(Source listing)
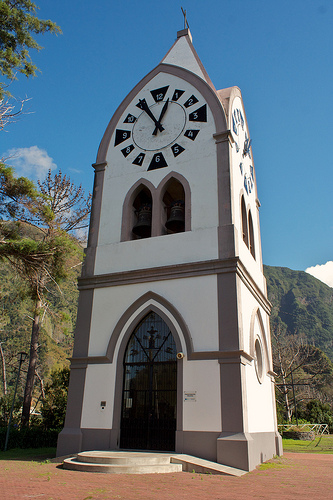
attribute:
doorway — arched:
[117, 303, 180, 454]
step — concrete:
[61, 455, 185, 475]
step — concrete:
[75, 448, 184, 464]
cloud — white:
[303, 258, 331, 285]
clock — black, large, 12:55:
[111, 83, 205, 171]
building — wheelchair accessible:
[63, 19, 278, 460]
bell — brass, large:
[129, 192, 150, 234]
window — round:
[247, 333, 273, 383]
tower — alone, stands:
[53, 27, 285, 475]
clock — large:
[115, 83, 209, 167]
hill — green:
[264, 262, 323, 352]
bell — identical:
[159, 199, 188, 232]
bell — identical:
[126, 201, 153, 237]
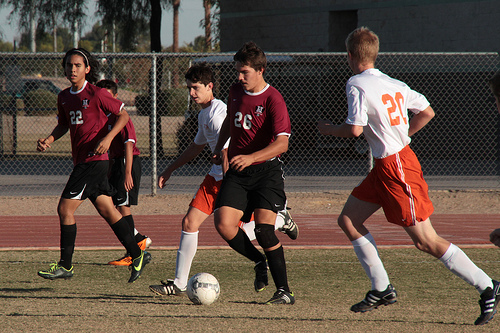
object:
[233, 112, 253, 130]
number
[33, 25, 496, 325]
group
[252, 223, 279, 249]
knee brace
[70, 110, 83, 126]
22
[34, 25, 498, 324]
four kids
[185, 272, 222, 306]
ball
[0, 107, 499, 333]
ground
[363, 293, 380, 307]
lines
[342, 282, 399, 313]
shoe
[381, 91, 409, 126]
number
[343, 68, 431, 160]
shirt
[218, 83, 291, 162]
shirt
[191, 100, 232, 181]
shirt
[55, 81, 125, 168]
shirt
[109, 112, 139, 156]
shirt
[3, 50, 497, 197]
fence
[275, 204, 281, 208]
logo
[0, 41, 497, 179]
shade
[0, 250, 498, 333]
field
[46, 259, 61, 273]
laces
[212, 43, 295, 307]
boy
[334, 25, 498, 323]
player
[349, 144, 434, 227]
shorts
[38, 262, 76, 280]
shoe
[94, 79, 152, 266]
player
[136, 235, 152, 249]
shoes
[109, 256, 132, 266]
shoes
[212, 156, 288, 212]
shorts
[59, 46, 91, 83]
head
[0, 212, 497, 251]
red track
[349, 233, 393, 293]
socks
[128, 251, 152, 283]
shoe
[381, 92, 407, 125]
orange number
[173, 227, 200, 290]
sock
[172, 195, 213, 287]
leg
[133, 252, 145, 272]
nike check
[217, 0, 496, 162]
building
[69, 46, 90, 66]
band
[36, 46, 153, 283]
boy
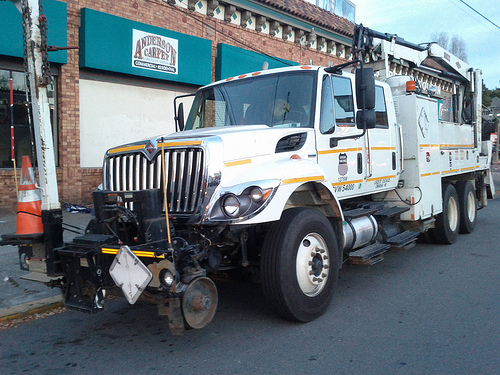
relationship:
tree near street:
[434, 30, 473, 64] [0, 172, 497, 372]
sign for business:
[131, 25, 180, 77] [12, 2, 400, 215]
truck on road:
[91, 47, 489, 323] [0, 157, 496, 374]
--
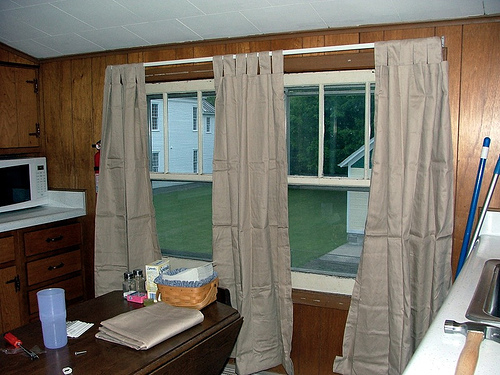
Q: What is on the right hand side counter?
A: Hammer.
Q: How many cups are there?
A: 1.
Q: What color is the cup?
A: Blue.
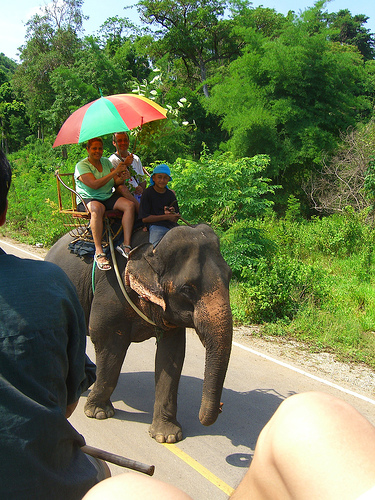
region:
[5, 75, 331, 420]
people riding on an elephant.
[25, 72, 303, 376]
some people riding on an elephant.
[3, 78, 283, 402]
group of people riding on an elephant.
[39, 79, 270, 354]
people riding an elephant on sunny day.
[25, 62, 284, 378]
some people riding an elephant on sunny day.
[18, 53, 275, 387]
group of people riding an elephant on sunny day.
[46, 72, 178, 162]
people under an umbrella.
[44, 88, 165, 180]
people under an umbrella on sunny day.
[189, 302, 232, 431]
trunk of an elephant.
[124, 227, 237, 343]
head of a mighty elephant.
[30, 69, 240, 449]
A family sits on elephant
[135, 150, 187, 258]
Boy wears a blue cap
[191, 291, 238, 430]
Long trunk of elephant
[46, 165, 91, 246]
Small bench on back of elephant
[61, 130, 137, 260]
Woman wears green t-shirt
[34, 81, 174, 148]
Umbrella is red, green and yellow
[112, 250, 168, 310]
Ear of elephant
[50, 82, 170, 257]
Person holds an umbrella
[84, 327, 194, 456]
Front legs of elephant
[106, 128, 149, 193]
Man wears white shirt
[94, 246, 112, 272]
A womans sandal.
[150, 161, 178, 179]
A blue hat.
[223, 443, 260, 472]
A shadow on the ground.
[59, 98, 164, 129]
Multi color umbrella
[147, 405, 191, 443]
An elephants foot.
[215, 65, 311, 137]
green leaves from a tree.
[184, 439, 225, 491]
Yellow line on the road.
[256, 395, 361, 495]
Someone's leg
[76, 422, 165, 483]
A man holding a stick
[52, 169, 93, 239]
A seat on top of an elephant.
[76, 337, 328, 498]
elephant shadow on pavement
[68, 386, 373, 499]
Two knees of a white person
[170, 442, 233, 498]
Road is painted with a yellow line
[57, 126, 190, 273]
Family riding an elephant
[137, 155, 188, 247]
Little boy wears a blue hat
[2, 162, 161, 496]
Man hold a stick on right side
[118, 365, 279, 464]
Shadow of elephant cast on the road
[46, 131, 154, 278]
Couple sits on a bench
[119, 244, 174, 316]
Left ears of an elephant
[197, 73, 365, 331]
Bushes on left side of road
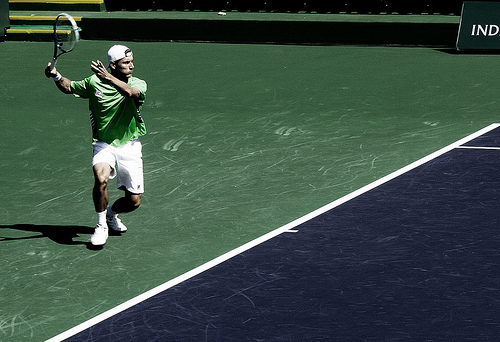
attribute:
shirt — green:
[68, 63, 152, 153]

Assignment
Return, unchanged, the lines of the listing above from the line with "[191, 291, 238, 430]" up to and including the line with "elephant shadow on pavement".

Reply to the task
[191, 291, 238, 430]
Long trunk of elephant
[46, 165, 91, 246]
Small bench on back of elephant
[61, 130, 137, 260]
Woman wears green t-shirt
[34, 81, 174, 148]
Umbrella is red, green and yellow
[112, 250, 168, 310]
Ear of elephant
[50, 82, 170, 257]
Person holds an umbrella
[84, 327, 194, 456]
Front legs of elephant
[106, 128, 149, 193]
Man wears white shirt
[94, 246, 112, 272]
A womans sandal.
[150, 161, 178, 179]
A blue hat.
[223, 443, 260, 472]
A shadow on the ground.
[59, 98, 164, 129]
Multi color umbrella
[147, 405, 191, 443]
An elephants foot.
[215, 65, 311, 137]
green leaves from a tree.
[184, 439, 225, 491]
Yellow line on the road.
[256, 395, 361, 495]
Someone's leg
[76, 422, 165, 483]
A man holding a stick
[52, 169, 93, 239]
A seat on top of an elephant.
[76, 337, 328, 498]
elephant shadow on pavement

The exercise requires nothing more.